Entscheidung des EuGHs: Recht auf Reverse Engineering nach klaren Regeln
Entscheidung des EuGHs: Recht auf Reverse Engineering nach klaren Regeln
Der Europäische Gerichtshof hat vor Kurzem eine weitreichende Entscheidung gefällt. So dürfen rechtmäßige Erwerber von Computerprogrammen berechtigt sein, dieses unter bestimmten Umständen ganz oder teilweise zu dekompilieren. Dies muss zwingend zur Korrektur von Fehlern geschehen, welche die Funktionalität der Software limitieren. Selbst die Deaktivierung fehlerhafter Programmteile ist dabei statthaft.

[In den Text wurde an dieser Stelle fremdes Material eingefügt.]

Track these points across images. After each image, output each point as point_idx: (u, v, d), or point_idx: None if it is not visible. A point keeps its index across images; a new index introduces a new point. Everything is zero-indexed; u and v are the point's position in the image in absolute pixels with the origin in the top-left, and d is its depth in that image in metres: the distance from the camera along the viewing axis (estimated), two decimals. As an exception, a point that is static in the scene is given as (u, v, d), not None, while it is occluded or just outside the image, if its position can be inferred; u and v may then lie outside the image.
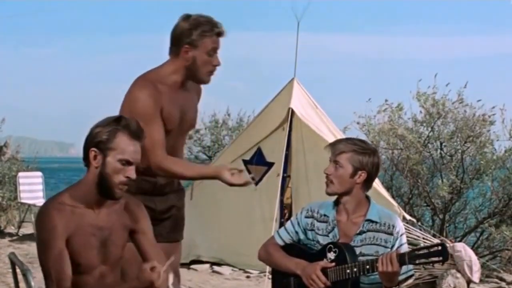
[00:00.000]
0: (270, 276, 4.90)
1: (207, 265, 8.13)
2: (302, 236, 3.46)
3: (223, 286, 7.46)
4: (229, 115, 12.88)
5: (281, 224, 7.15)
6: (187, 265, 8.06)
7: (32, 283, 3.15)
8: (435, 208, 9.29)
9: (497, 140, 9.19)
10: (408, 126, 9.55)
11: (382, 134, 9.51)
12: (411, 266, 3.28)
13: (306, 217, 3.45)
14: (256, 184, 7.82)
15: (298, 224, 3.46)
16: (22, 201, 10.66)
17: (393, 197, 8.63)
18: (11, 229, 11.16)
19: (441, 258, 3.05)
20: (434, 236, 7.82)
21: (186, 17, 3.50)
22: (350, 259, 3.23)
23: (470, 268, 6.88)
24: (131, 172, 2.92)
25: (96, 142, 2.91)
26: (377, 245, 3.30)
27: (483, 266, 7.69)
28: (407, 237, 3.49)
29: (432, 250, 3.06)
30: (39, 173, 11.37)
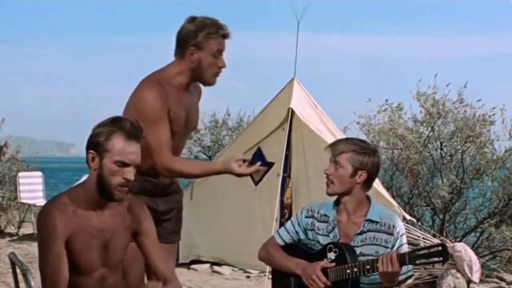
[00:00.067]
0: (270, 276, 4.90)
1: (207, 265, 8.13)
2: (302, 236, 3.45)
3: (223, 286, 7.46)
4: (229, 115, 12.87)
5: (281, 224, 7.15)
6: (187, 265, 8.07)
7: (32, 283, 3.15)
8: (435, 208, 9.29)
9: (497, 140, 9.19)
10: (408, 126, 9.55)
11: (382, 134, 9.51)
12: (410, 266, 3.28)
13: (307, 217, 3.44)
14: (256, 184, 7.83)
15: (299, 224, 3.46)
16: (22, 201, 10.66)
17: (393, 197, 8.63)
18: (11, 229, 11.16)
19: (441, 259, 3.05)
20: (434, 236, 7.82)
21: (192, 19, 3.50)
22: (350, 259, 3.23)
23: (470, 268, 6.88)
24: (129, 173, 2.89)
25: (93, 144, 2.90)
26: (378, 245, 3.30)
27: (483, 266, 7.69)
28: (407, 237, 3.49)
29: (432, 250, 3.06)
30: (39, 173, 11.37)
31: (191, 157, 12.10)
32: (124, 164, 2.88)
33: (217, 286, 7.43)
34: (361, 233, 3.33)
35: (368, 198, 3.41)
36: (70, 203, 2.92)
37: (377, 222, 3.33)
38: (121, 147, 2.87)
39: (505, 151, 9.12)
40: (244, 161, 3.44)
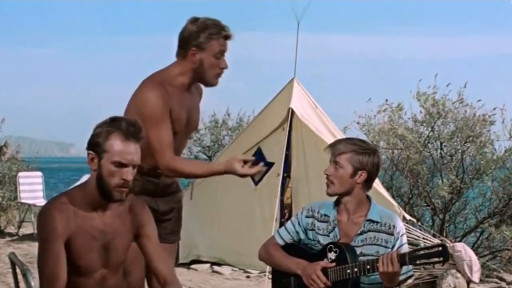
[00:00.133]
0: (270, 276, 4.90)
1: (207, 265, 8.13)
2: (302, 236, 3.45)
3: (223, 286, 7.46)
4: (229, 115, 12.87)
5: (281, 224, 7.15)
6: (187, 265, 8.07)
7: (32, 283, 3.15)
8: (435, 208, 9.29)
9: (497, 140, 9.20)
10: (408, 126, 9.55)
11: (382, 134, 9.51)
12: (411, 266, 3.28)
13: (307, 216, 3.44)
14: (256, 184, 7.83)
15: (299, 223, 3.46)
16: (22, 201, 10.66)
17: (393, 197, 8.63)
18: (11, 229, 11.16)
19: (441, 259, 3.05)
20: (434, 236, 7.82)
21: (194, 20, 3.50)
22: (350, 259, 3.23)
23: (470, 268, 6.88)
24: (127, 174, 2.87)
25: (92, 144, 2.90)
26: (378, 245, 3.30)
27: (483, 266, 7.69)
28: (407, 237, 3.49)
29: (432, 250, 3.06)
30: (39, 173, 11.37)
31: (191, 157, 12.11)
32: (121, 165, 2.86)
33: (217, 286, 7.43)
34: (361, 233, 3.33)
35: (368, 198, 3.41)
36: (71, 203, 2.91)
37: (377, 222, 3.33)
38: (119, 147, 2.85)
39: (505, 151, 9.12)
40: (245, 162, 3.44)
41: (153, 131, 3.37)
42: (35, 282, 3.12)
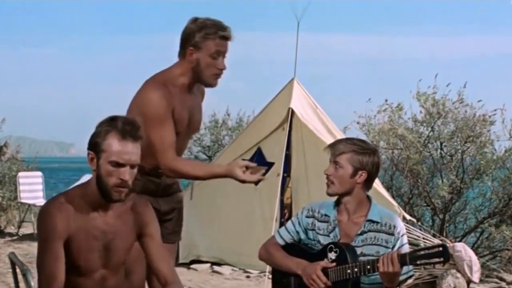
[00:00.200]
0: (270, 276, 4.90)
1: (207, 265, 8.13)
2: (302, 236, 3.45)
3: (223, 286, 7.46)
4: (228, 115, 12.88)
5: (281, 224, 7.15)
6: (187, 265, 8.07)
7: (32, 283, 3.15)
8: (435, 208, 9.29)
9: (497, 140, 9.20)
10: (408, 126, 9.55)
11: (382, 134, 9.51)
12: (411, 266, 3.28)
13: (307, 216, 3.44)
14: (256, 184, 7.81)
15: (299, 223, 3.46)
16: (22, 201, 10.66)
17: (393, 197, 8.63)
18: (11, 229, 11.16)
19: (442, 259, 3.05)
20: (434, 236, 7.82)
21: (194, 20, 3.50)
22: (351, 259, 3.23)
23: (470, 268, 6.88)
24: (124, 173, 2.84)
25: (92, 144, 2.89)
26: (378, 245, 3.30)
27: (483, 266, 7.69)
28: (407, 237, 3.49)
29: (433, 251, 3.06)
30: (39, 173, 11.37)
31: (191, 157, 12.11)
32: (118, 164, 2.84)
33: (217, 286, 7.43)
34: (361, 233, 3.33)
35: (368, 198, 3.41)
36: (71, 202, 2.90)
37: (377, 222, 3.33)
38: (116, 147, 2.83)
39: (505, 151, 9.12)
40: (247, 168, 3.43)
41: (156, 131, 3.36)
42: (35, 282, 3.12)
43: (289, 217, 7.61)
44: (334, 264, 3.27)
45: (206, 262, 8.18)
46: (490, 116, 9.13)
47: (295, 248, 3.45)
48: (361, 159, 3.32)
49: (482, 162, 9.02)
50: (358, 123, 9.72)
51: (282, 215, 7.78)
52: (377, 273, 3.18)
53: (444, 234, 8.94)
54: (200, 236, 8.12)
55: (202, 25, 3.46)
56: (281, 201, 7.80)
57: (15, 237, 10.41)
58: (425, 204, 9.60)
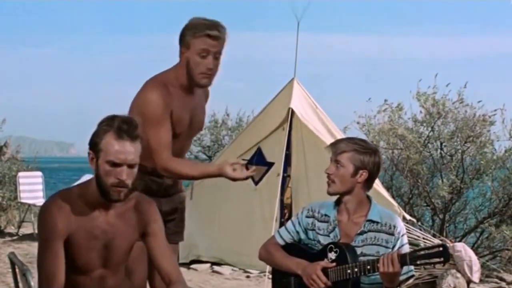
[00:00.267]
0: (270, 276, 4.90)
1: (207, 265, 8.13)
2: (303, 236, 3.45)
3: (223, 286, 7.46)
4: (228, 115, 12.89)
5: (281, 224, 7.15)
6: (187, 265, 8.06)
7: (32, 283, 3.14)
8: (435, 208, 9.29)
9: (497, 140, 9.20)
10: (408, 126, 9.55)
11: (382, 134, 9.51)
12: (411, 267, 3.27)
13: (307, 216, 3.44)
14: (256, 184, 7.83)
15: (299, 223, 3.46)
16: (22, 201, 10.66)
17: (393, 197, 8.63)
18: (11, 229, 11.15)
19: (442, 259, 3.05)
20: (434, 236, 7.82)
21: (189, 20, 3.51)
22: (351, 259, 3.23)
23: (470, 268, 6.88)
24: (121, 173, 2.83)
25: (92, 144, 2.89)
26: (378, 245, 3.29)
27: (483, 266, 7.69)
28: (407, 237, 3.49)
29: (433, 251, 3.06)
30: (39, 173, 11.37)
31: (191, 157, 12.11)
32: (115, 164, 2.83)
33: (217, 286, 7.43)
34: (361, 233, 3.32)
35: (368, 198, 3.41)
36: (72, 201, 2.90)
37: (377, 222, 3.32)
38: (112, 146, 2.83)
39: (505, 151, 9.13)
40: (237, 164, 3.43)
41: (152, 131, 3.37)
42: (34, 282, 3.12)
43: (289, 217, 7.61)
44: (334, 264, 3.27)
45: (206, 262, 8.18)
46: (490, 116, 9.14)
47: (295, 248, 3.45)
48: (362, 158, 3.32)
49: (482, 162, 9.02)
50: (358, 123, 9.73)
51: (282, 215, 7.77)
52: (377, 273, 3.18)
53: (444, 234, 8.94)
54: (200, 236, 8.12)
55: (193, 24, 3.46)
56: (281, 201, 7.79)
57: (15, 237, 10.41)
58: (425, 204, 9.60)
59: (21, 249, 9.03)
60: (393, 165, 9.54)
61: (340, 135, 7.58)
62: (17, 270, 3.35)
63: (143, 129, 2.97)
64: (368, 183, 3.37)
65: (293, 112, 7.73)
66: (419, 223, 8.23)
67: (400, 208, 7.75)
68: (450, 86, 9.32)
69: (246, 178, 3.44)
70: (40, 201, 10.30)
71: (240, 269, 7.98)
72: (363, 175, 3.33)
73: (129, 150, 2.84)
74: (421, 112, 9.46)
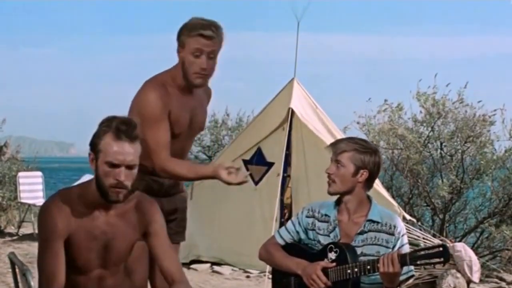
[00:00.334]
0: (270, 276, 4.90)
1: (207, 265, 8.13)
2: (303, 236, 3.45)
3: (223, 286, 7.46)
4: (228, 115, 12.90)
5: (281, 224, 7.15)
6: (187, 265, 8.06)
7: (32, 283, 3.14)
8: (435, 208, 9.29)
9: (497, 140, 9.21)
10: (408, 126, 9.55)
11: (382, 134, 9.51)
12: (412, 267, 3.27)
13: (307, 216, 3.44)
14: (256, 184, 7.83)
15: (299, 223, 3.46)
16: (22, 201, 10.66)
17: (393, 197, 8.63)
18: (11, 229, 11.16)
19: (442, 259, 3.05)
20: (434, 236, 7.82)
21: (188, 20, 3.51)
22: (351, 259, 3.23)
23: (470, 268, 6.88)
24: (120, 174, 2.82)
25: (92, 144, 2.89)
26: (379, 245, 3.29)
27: (483, 266, 7.69)
28: (407, 237, 3.49)
29: (433, 251, 3.06)
30: (39, 173, 11.37)
31: (191, 157, 12.11)
32: (114, 165, 2.82)
33: (217, 286, 7.43)
34: (362, 233, 3.32)
35: (369, 198, 3.41)
36: (73, 201, 2.90)
37: (378, 222, 3.32)
38: (110, 147, 2.82)
39: (505, 151, 9.13)
40: (232, 168, 3.42)
41: (150, 131, 3.37)
42: (34, 282, 3.12)
43: (289, 217, 7.61)
44: (334, 264, 3.27)
45: (206, 262, 8.18)
46: (490, 116, 9.14)
47: (295, 248, 3.44)
48: (363, 158, 3.32)
49: (482, 162, 9.02)
50: (358, 123, 9.73)
51: (282, 215, 7.77)
52: (377, 273, 3.18)
53: (444, 234, 8.94)
54: (200, 236, 8.12)
55: (188, 24, 3.47)
56: (281, 201, 7.80)
57: (15, 237, 10.41)
58: (425, 204, 9.60)
59: (21, 249, 9.03)
60: (393, 165, 9.55)
61: (340, 135, 7.58)
62: (17, 270, 3.35)
63: (141, 129, 2.96)
64: (368, 183, 3.37)
65: (293, 112, 7.73)
66: (419, 223, 8.23)
67: (400, 208, 7.75)
68: (450, 86, 9.34)
69: (239, 183, 3.43)
70: (40, 201, 10.30)
71: (240, 269, 7.98)
72: (363, 174, 3.33)
73: (128, 151, 2.84)
74: (421, 112, 9.47)
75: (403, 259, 3.11)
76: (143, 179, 3.26)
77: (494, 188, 9.17)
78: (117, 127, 2.83)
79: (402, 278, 3.24)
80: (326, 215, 3.40)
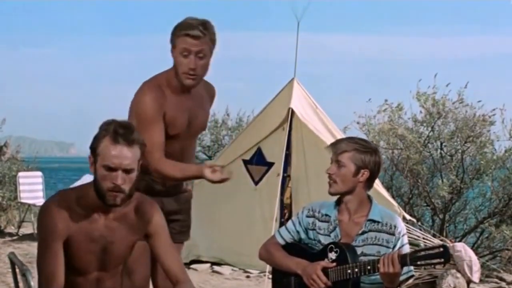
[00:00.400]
0: (270, 276, 4.90)
1: (207, 265, 8.13)
2: (303, 236, 3.45)
3: (223, 286, 7.46)
4: (228, 115, 12.90)
5: (281, 224, 7.15)
6: (187, 265, 8.06)
7: (32, 283, 3.14)
8: (435, 208, 9.29)
9: (497, 140, 9.21)
10: (408, 126, 9.55)
11: (382, 134, 9.51)
12: (411, 267, 3.27)
13: (308, 216, 3.44)
14: (256, 184, 7.83)
15: (300, 223, 3.46)
16: (22, 201, 10.66)
17: (393, 197, 8.63)
18: (11, 229, 11.15)
19: (442, 260, 3.05)
20: (434, 236, 7.82)
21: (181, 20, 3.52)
22: (351, 259, 3.23)
23: (470, 268, 6.88)
24: (117, 178, 2.82)
25: (91, 148, 2.89)
26: (379, 245, 3.29)
27: (483, 266, 7.69)
28: (407, 237, 3.49)
29: (433, 251, 3.05)
30: (39, 173, 11.37)
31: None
32: (110, 169, 2.82)
33: (217, 286, 7.43)
34: (362, 233, 3.32)
35: (369, 198, 3.41)
36: (72, 203, 2.90)
37: (378, 222, 3.32)
38: (107, 151, 2.82)
39: (505, 151, 9.13)
40: (215, 166, 3.41)
41: (145, 132, 3.36)
42: (34, 282, 3.12)
43: (289, 217, 7.61)
44: (334, 264, 3.27)
45: (206, 262, 8.18)
46: (490, 116, 9.14)
47: (296, 248, 3.44)
48: (363, 157, 3.32)
49: (482, 162, 9.02)
50: (358, 123, 9.73)
51: (282, 215, 7.78)
52: (377, 273, 3.17)
53: (444, 234, 8.94)
54: (200, 236, 8.11)
55: (178, 24, 3.47)
56: (281, 201, 7.80)
57: (15, 237, 10.41)
58: (425, 204, 9.60)
59: (21, 249, 9.02)
60: (393, 165, 9.55)
61: (340, 135, 7.58)
62: (17, 270, 3.35)
63: (138, 130, 2.96)
64: (369, 183, 3.37)
65: (293, 112, 7.73)
66: (419, 223, 8.23)
67: (400, 208, 7.75)
68: (450, 86, 9.34)
69: (222, 181, 3.41)
70: (40, 201, 10.30)
71: (240, 269, 7.98)
72: (364, 174, 3.33)
73: (125, 155, 2.83)
74: (421, 112, 9.47)
75: (404, 260, 3.11)
76: (143, 179, 3.26)
77: (494, 188, 9.17)
78: (115, 130, 2.83)
79: (402, 278, 3.24)
80: (326, 215, 3.40)
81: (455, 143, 9.30)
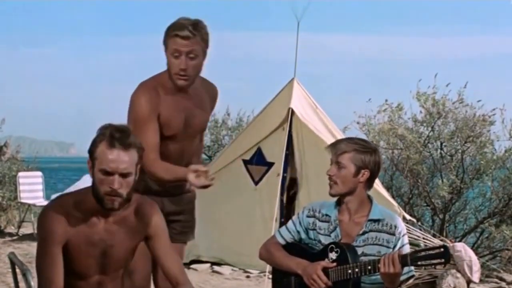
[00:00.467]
0: (270, 276, 4.90)
1: (207, 265, 8.13)
2: (303, 236, 3.45)
3: (223, 286, 7.46)
4: (228, 114, 12.89)
5: (281, 224, 7.14)
6: (187, 265, 8.06)
7: (32, 283, 3.14)
8: (435, 208, 9.29)
9: (497, 140, 9.21)
10: (408, 126, 9.56)
11: (382, 134, 9.51)
12: (412, 267, 3.27)
13: (308, 216, 3.44)
14: (256, 184, 7.83)
15: (300, 223, 3.45)
16: (22, 201, 10.66)
17: (393, 197, 8.63)
18: (11, 229, 11.15)
19: (443, 260, 3.05)
20: (434, 236, 7.82)
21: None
22: (351, 259, 3.23)
23: (470, 268, 6.88)
24: (113, 182, 2.81)
25: (89, 152, 2.89)
26: (380, 245, 3.29)
27: (483, 266, 7.69)
28: (407, 237, 3.48)
29: (434, 252, 3.05)
30: (39, 173, 11.36)
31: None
32: (107, 173, 2.82)
33: (217, 286, 7.43)
34: (363, 233, 3.32)
35: (369, 198, 3.41)
36: (72, 207, 2.89)
37: (379, 222, 3.32)
38: (104, 155, 2.82)
39: (505, 151, 9.14)
40: (200, 171, 3.38)
41: (140, 133, 3.35)
42: (34, 282, 3.12)
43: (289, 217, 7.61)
44: (334, 264, 3.26)
45: (206, 262, 8.18)
46: (490, 116, 9.14)
47: (296, 248, 3.44)
48: (363, 158, 3.32)
49: (482, 162, 9.03)
50: (358, 123, 9.74)
51: (282, 215, 7.78)
52: (378, 273, 3.17)
53: (444, 234, 8.94)
54: (200, 236, 8.07)
55: (172, 24, 3.47)
56: (281, 201, 7.80)
57: (15, 237, 10.41)
58: (425, 204, 9.60)
59: (21, 249, 9.02)
60: (393, 165, 9.55)
61: (340, 135, 7.58)
62: (17, 270, 3.35)
63: (133, 132, 2.96)
64: (369, 183, 3.37)
65: (293, 112, 7.73)
66: (419, 223, 8.23)
67: (400, 208, 7.75)
68: (450, 86, 9.35)
69: (203, 187, 3.34)
70: (40, 201, 10.30)
71: (240, 269, 7.98)
72: (365, 174, 3.33)
73: (122, 159, 2.82)
74: (421, 112, 9.48)
75: (404, 260, 3.11)
76: (142, 180, 3.25)
77: (494, 188, 9.17)
78: (111, 135, 2.83)
79: (402, 278, 3.24)
80: (327, 215, 3.40)
81: (455, 143, 9.30)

Notwendige Entscheidung nach Klage gegen das Personalauswahlbüro der belgischen Regierung
Geklagt hatte der IT-Dienstleister Top System aus Brüssel gegen das Personalauswahlbüro der belgischen Regierung. Der Dienstleister hatte für das Büro mehrere Anwendungen programmiert und implementiert. Im Rahmen eines E-Mail-Austausches wurde dem Unternehmen klar, dass das Personalauswahlbüro der belgischen Regierung den Code der Programme dekompiliert hatte, um Fehler im Programm selbst zu beheben. Top System sah die eigenen Rechte verletzt und forderte mit einer Klage Schadensersatz. Da die Beschwerde von der ersten Instanz abgewiesen wurde, rief die nächste Instanz das EuGH an, um Klarheit zur Auslegung der Richtlinie über den Rechtsschutz von Computerprogrammen zu erhalten.

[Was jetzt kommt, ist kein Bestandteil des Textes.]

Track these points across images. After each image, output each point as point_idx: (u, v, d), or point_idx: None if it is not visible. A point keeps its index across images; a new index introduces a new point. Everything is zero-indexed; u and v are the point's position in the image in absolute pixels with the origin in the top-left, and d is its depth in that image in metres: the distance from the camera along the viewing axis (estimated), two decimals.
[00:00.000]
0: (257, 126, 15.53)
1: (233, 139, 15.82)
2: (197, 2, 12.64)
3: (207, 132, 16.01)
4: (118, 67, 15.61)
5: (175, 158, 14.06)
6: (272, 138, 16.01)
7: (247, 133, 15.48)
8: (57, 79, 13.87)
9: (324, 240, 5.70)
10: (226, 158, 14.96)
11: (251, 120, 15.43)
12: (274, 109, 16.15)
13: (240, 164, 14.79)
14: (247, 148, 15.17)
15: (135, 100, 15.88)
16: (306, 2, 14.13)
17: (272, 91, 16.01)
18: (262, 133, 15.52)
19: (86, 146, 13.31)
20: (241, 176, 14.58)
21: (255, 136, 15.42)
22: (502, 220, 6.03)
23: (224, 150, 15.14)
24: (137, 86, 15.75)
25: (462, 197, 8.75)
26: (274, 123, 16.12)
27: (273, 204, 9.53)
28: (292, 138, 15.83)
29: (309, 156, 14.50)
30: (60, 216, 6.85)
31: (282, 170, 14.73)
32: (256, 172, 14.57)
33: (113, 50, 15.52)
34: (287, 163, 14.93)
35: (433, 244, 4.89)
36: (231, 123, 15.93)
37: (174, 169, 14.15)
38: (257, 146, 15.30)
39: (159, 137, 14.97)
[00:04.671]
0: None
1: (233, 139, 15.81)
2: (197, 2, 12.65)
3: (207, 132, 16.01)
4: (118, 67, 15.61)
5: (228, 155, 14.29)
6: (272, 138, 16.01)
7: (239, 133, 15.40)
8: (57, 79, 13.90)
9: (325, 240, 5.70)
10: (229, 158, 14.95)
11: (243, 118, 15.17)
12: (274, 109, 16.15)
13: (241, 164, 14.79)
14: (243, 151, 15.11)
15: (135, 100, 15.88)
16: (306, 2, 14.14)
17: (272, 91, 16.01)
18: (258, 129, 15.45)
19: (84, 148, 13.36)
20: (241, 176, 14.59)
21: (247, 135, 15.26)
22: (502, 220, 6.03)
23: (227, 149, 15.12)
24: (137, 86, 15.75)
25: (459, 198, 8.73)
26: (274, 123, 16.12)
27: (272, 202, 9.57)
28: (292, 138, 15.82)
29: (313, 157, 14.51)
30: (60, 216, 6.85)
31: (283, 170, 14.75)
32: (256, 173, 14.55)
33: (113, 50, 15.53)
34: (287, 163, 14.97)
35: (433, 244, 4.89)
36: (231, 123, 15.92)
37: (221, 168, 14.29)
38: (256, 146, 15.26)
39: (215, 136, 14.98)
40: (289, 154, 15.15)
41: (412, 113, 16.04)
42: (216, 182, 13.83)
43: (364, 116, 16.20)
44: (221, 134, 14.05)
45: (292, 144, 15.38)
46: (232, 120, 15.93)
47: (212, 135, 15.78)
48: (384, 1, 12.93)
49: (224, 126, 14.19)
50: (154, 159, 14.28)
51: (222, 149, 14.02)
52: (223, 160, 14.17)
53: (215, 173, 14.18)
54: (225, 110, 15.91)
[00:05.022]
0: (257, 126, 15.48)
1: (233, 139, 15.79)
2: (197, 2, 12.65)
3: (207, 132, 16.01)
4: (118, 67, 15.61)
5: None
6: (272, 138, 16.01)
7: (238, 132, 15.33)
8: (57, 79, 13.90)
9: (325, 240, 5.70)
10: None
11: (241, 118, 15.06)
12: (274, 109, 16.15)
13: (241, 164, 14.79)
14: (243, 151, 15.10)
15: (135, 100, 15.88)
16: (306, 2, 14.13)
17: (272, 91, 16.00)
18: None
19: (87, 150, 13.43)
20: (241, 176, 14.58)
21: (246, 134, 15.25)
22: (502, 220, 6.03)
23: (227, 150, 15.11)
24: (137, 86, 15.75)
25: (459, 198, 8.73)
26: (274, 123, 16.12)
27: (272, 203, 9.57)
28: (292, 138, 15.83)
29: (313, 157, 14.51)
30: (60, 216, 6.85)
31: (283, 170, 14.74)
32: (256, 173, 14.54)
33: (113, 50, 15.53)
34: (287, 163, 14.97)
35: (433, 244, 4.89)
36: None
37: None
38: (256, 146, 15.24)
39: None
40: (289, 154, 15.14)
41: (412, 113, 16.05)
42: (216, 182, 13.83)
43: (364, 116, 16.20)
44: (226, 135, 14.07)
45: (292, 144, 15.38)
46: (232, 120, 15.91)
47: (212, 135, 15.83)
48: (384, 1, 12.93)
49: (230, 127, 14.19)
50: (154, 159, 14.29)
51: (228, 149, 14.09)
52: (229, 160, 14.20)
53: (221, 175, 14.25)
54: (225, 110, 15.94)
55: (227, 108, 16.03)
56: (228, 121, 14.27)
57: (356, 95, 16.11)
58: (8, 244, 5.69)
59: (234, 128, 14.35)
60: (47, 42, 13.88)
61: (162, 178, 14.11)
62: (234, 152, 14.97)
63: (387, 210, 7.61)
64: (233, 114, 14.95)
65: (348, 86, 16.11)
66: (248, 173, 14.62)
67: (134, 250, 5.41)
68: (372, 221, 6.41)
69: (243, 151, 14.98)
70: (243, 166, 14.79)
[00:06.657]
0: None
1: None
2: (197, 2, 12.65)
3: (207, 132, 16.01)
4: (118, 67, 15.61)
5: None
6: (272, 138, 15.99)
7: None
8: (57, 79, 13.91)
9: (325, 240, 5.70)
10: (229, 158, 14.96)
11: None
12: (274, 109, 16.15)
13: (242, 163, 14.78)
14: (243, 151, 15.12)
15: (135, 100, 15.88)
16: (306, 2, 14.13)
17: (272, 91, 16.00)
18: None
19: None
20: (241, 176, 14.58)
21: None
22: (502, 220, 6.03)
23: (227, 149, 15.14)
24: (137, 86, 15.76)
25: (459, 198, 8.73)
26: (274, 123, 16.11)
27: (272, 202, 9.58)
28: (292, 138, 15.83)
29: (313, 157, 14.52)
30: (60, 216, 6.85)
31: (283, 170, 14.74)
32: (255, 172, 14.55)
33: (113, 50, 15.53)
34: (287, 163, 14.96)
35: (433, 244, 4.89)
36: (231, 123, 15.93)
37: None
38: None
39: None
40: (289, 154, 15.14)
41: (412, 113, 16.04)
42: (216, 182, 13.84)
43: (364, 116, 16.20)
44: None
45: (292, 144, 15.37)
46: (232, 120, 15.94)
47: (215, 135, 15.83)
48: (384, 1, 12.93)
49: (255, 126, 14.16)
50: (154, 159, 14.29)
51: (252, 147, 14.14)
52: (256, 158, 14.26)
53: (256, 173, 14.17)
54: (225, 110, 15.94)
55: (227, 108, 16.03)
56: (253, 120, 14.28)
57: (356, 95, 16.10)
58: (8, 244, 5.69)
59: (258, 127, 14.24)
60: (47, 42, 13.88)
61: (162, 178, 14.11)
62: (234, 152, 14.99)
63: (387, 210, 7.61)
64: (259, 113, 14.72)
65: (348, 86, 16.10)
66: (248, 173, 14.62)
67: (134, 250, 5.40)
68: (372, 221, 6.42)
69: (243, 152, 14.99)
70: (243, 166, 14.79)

Das Recht ist auch ohne Zustimmung des Herstellers gegeben
Laut dem Urteil des EuGHs ist die Zustimmung des Herstellers für die Dekompilierung nicht notwendig., sofern die engen Grenzen des Gesetzes eingehalten werden. Dabei ist entscheidend, dass der Nutzer die Dekompilierung nur dann durchführen darf, wenn dies zur unmittelbaren Behebung von Fehlern oder Inkompatibilitäten wichtig sei. Andere Begründungen sind nicht zulässig und erfordern weiterhin die direkte und klar kommunizierte Zustimmung des Rechtsinhabers. Zudem ist es wichtig, dass die Dekompilierung unter Einhaltung der mit dem Inhaber des Urheberrechts vereinbarten Bedingungen erfolgt.
Enge Grenzen müssen eingehalten werden
Hier stellt sich selbstverständlich immer die Frage der Nachweisbarkeit. Unternehmen sollten aus diesem Grund in jedem Fall prüfen, ob eine Dekompilierung oder auch ein Nachbau der Software mittels Reverse Engineering sinnvoll und zielführend sind. Den Nachweis zu erbringen, dass durch diese Aktionen wichtige Fehler behoben werden konnten, kann im Einzelfall schwierig sein. Daher ist es dennoch häufig ratsam, zunächst einmal den Hersteller nach der Behebung der Fehler anzufragen. Sollte dieser jedoch nicht tätig werden oder zu lange für die Korrekturen benötigen, haben Unternehmen ab jetzt neue Möglichkeiten. Denn in solchen Fällen sind die Fehler klar dokumentiert und können auch ohne die direkte Zustimmung des Rechtsinhabers selbst korrigiert werden. Durch die Dokumentation der Fehler und durch die Behebung derselbigen liegt nun kein Verstoß gegen die Computerprogramm-Richtlinie 91/250 vor.